**To do:**
Put each line of the listing below into a JSON list of strings, one string per line, and skip blank lines. Leave out the pictures.

**Dataset records:**
================

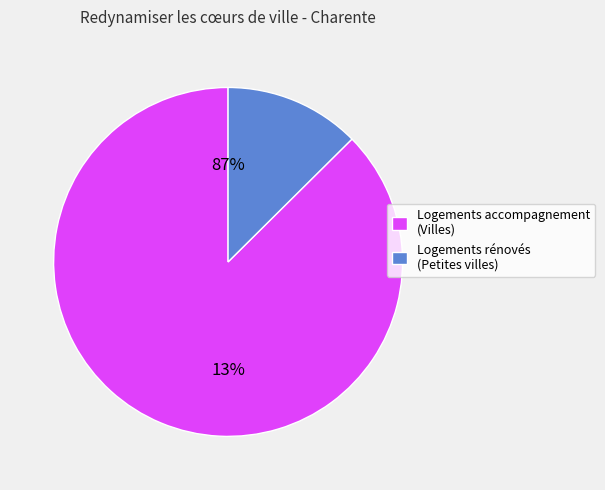

What percentage do nb-logements-renoves-petites-villes and nb-logement-accompagnement together represent?

100.0%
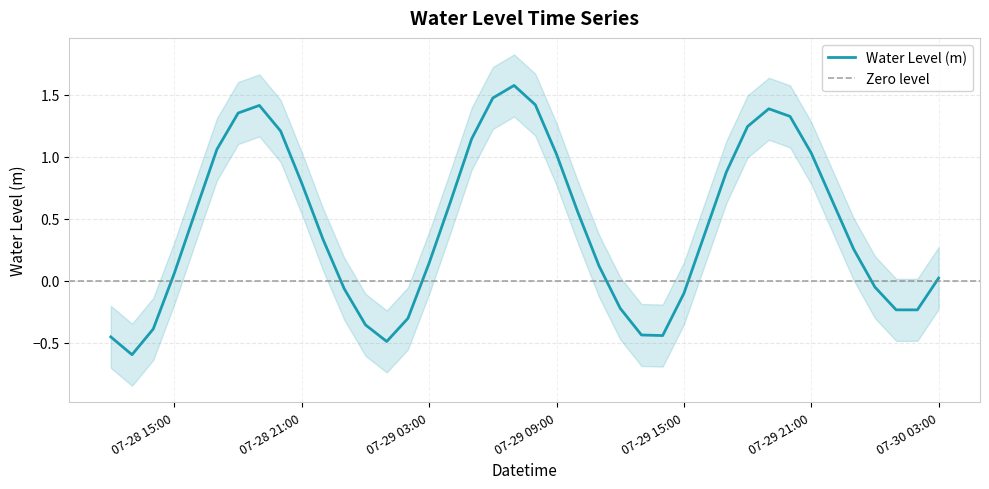

What is the approximate value at 2025-07-29 12:00:00?

-0.2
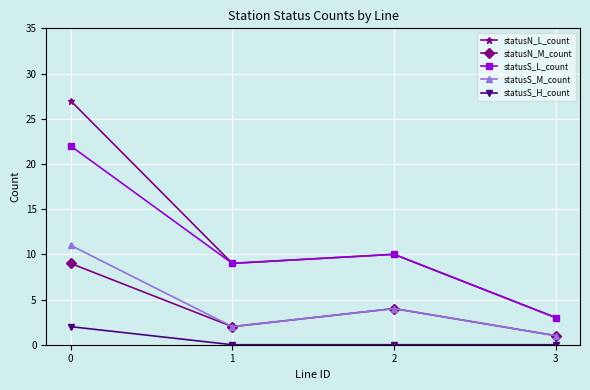

What is the average value of the statusS_L_count series?

11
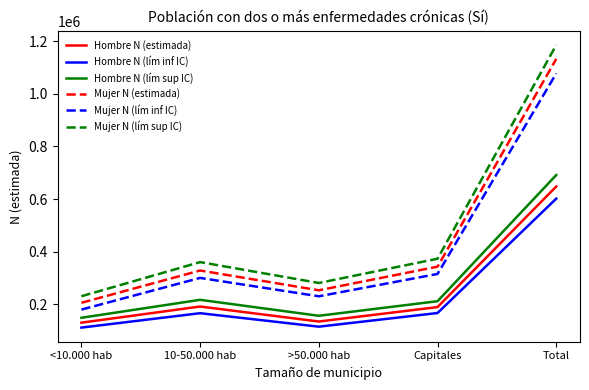

Which category has the lowest value in the Mujer N (lím sup IC) series?

<10.000 hab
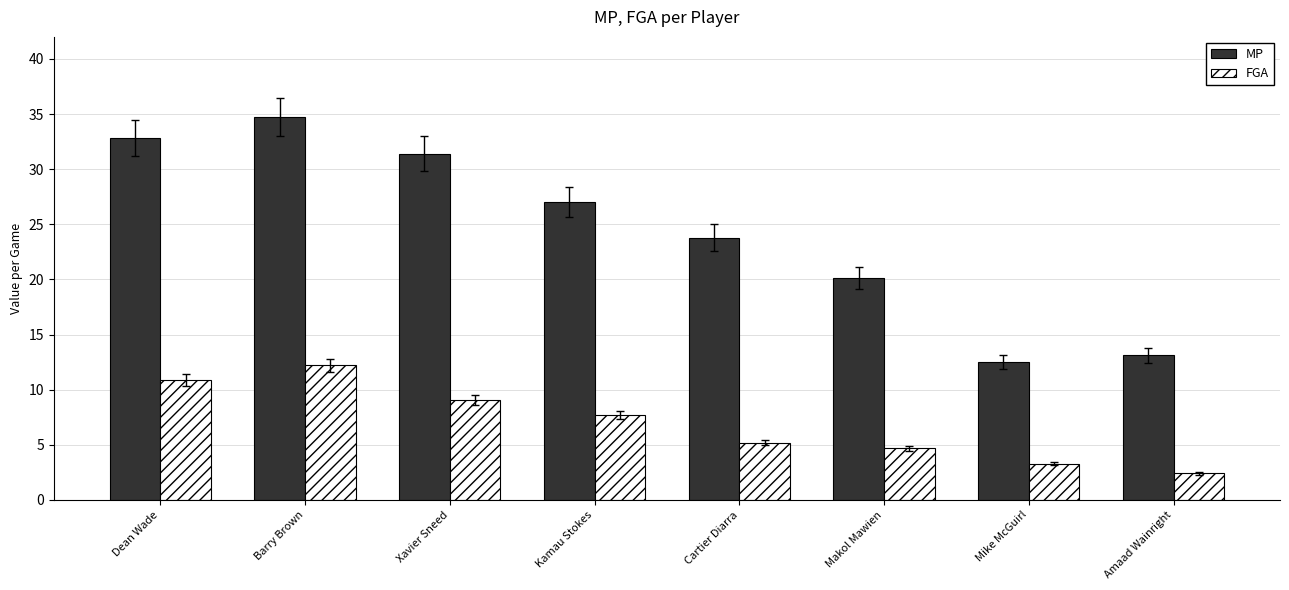

At Xavier Sneed, list the series in order from largest to smallest.

MP, FGA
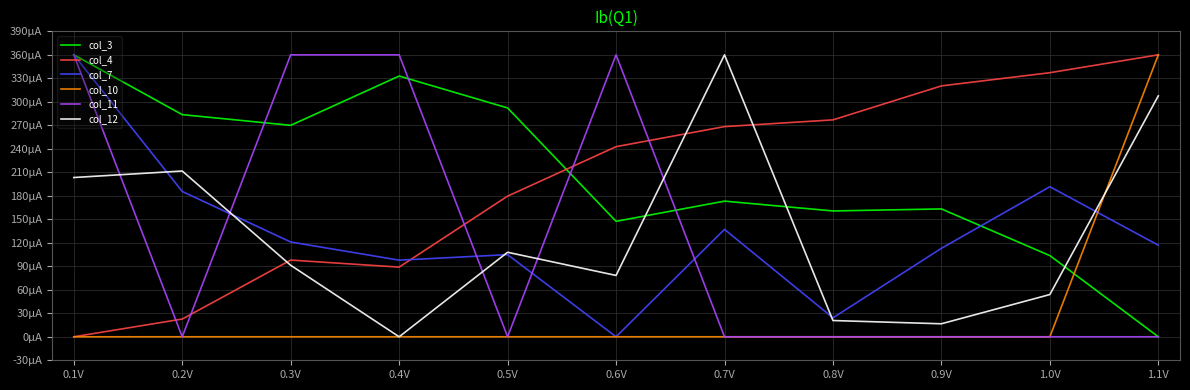

What are all the series names shown in the legend?

col_3, col_4, col_7, col_10, col_11, col_12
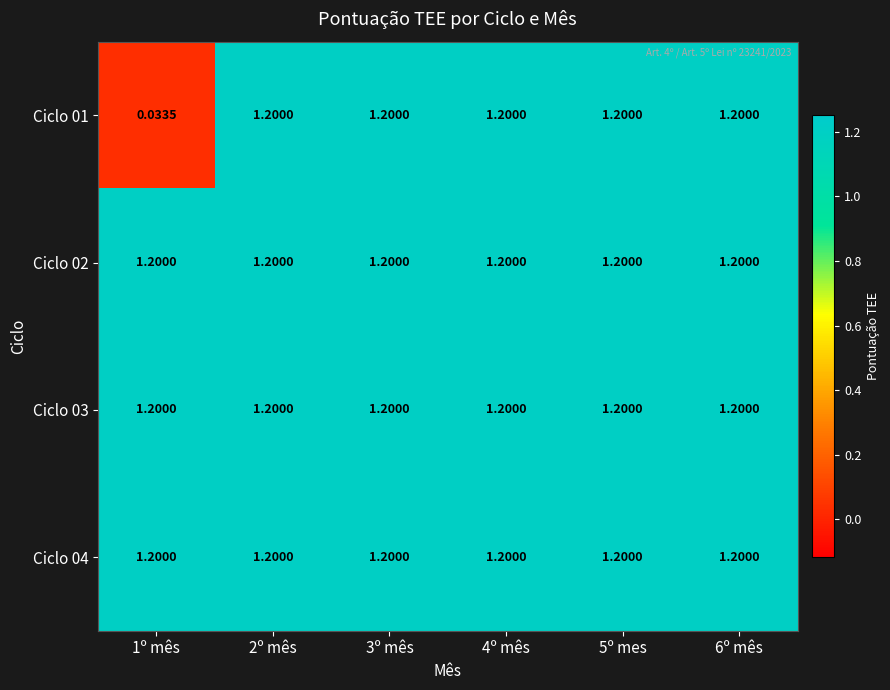

Is the value of Ciclo 04 at 1º mês greater than the value of Ciclo 01 at 1º mês?

Yes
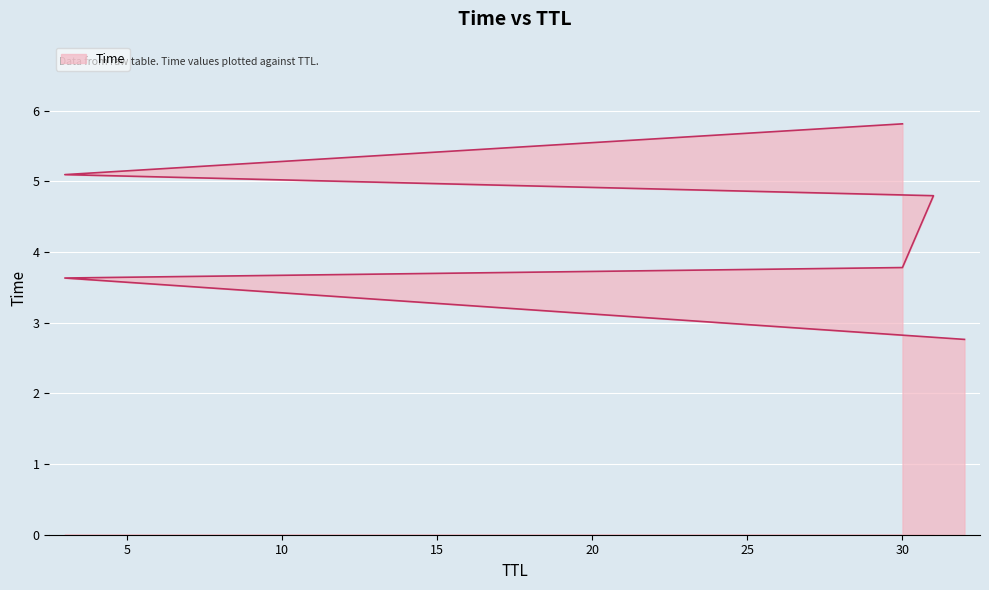

What is the smallest value displayed?

2.8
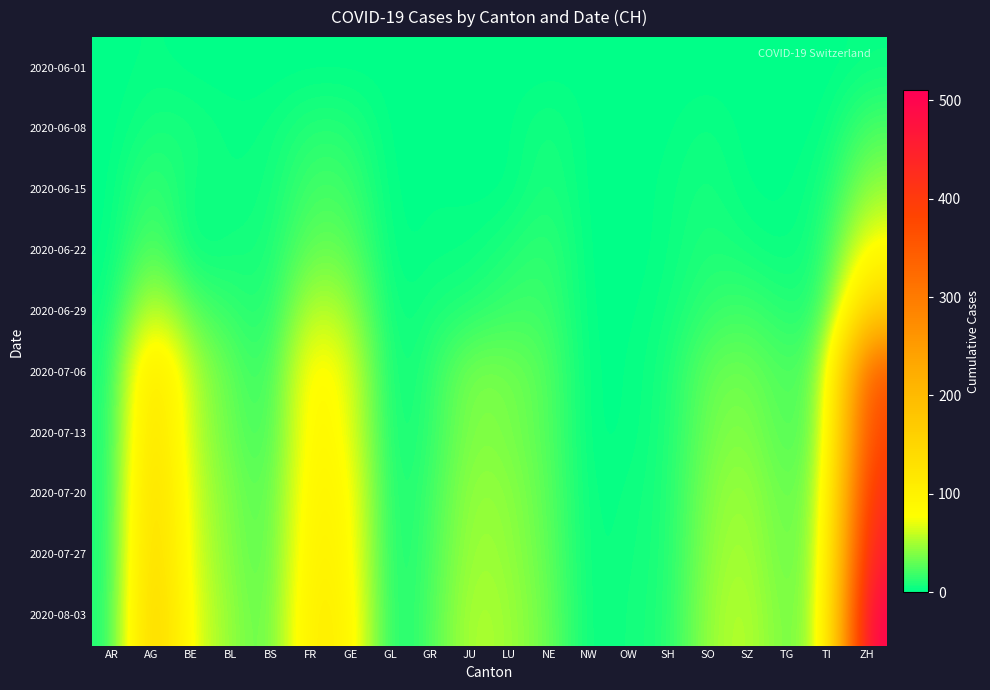

What is the total value across all series at JU?

247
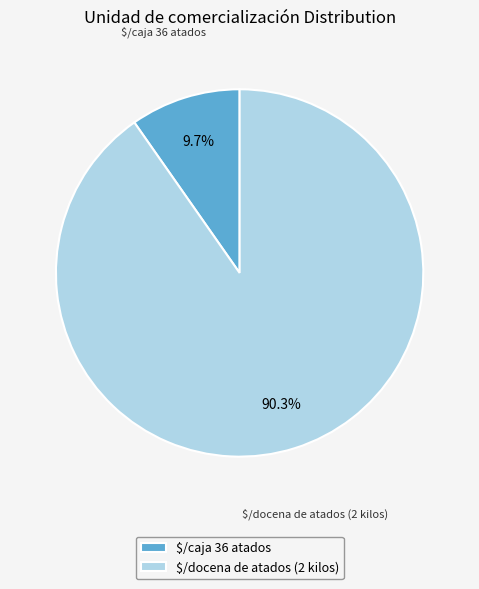

Is there a majority slice in this chart?

Yes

================

**Result of the task:**
[
  "What percentage do nb-logements-renoves-petites-villes and nb-logement-accompagnement together represent?",
  "100.0%",
  "What is the approximate value at 2025-07-29 12:00:00?",
  "-0.2",
  "What is the average value of the statusS_L_count series?",
  "11",
  "Which category has the lowest value in the Mujer N (lím sup IC) series?",
  "<10.000 hab",
  "At Xavier Sneed, list the series in order from largest to smallest.",
  "MP, FGA",
  "What are all the series names shown in the legend?",
  "col_3, col_4, col_7, col_10, col_11, col_12",
  "Is the value of Ciclo 04 at 1º mês greater than the value of Ciclo 01 at 1º mês?",
  "Yes",
  "What is the smallest value displayed?",
  "2.8",
  "What is the total value across all series at JU?",
  "247",
  "Is there a majority slice in this chart?",
  "Yes"
]